Problem to solve:
If a line of the material holds the string "pedestrian", please copy it.

Data under study:
==*==

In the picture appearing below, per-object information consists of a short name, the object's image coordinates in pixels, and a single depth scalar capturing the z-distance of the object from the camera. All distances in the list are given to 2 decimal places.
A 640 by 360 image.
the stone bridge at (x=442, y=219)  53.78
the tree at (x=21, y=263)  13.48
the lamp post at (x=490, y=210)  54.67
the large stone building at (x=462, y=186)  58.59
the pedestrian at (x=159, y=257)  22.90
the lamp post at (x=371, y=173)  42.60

==*==

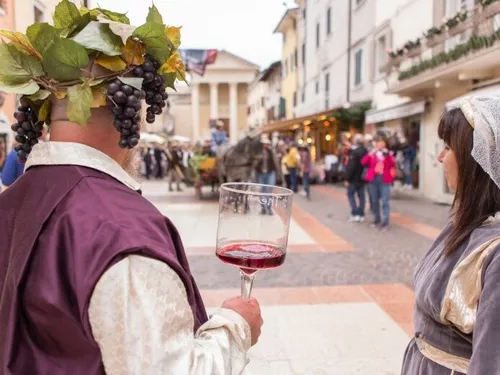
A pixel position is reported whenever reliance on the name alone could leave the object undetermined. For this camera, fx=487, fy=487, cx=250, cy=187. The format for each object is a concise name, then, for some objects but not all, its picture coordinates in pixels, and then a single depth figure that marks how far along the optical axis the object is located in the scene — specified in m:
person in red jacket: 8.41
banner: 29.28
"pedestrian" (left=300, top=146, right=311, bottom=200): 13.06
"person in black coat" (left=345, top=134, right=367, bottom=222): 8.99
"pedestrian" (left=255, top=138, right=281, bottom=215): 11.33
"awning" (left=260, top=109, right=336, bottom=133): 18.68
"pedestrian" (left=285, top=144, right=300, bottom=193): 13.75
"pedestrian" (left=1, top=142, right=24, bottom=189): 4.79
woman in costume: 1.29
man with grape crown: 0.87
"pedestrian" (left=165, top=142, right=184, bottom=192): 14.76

==*==

Answer space:
the pedestrian at (x=159, y=257)  22.90
"pedestrian" (left=300, top=146, right=311, bottom=200): 13.06
"pedestrian" (left=255, top=138, right=281, bottom=215): 11.33
"pedestrian" (left=285, top=144, right=300, bottom=193): 13.75
"pedestrian" (left=1, top=142, right=24, bottom=189): 4.79
"pedestrian" (left=165, top=142, right=184, bottom=192): 14.76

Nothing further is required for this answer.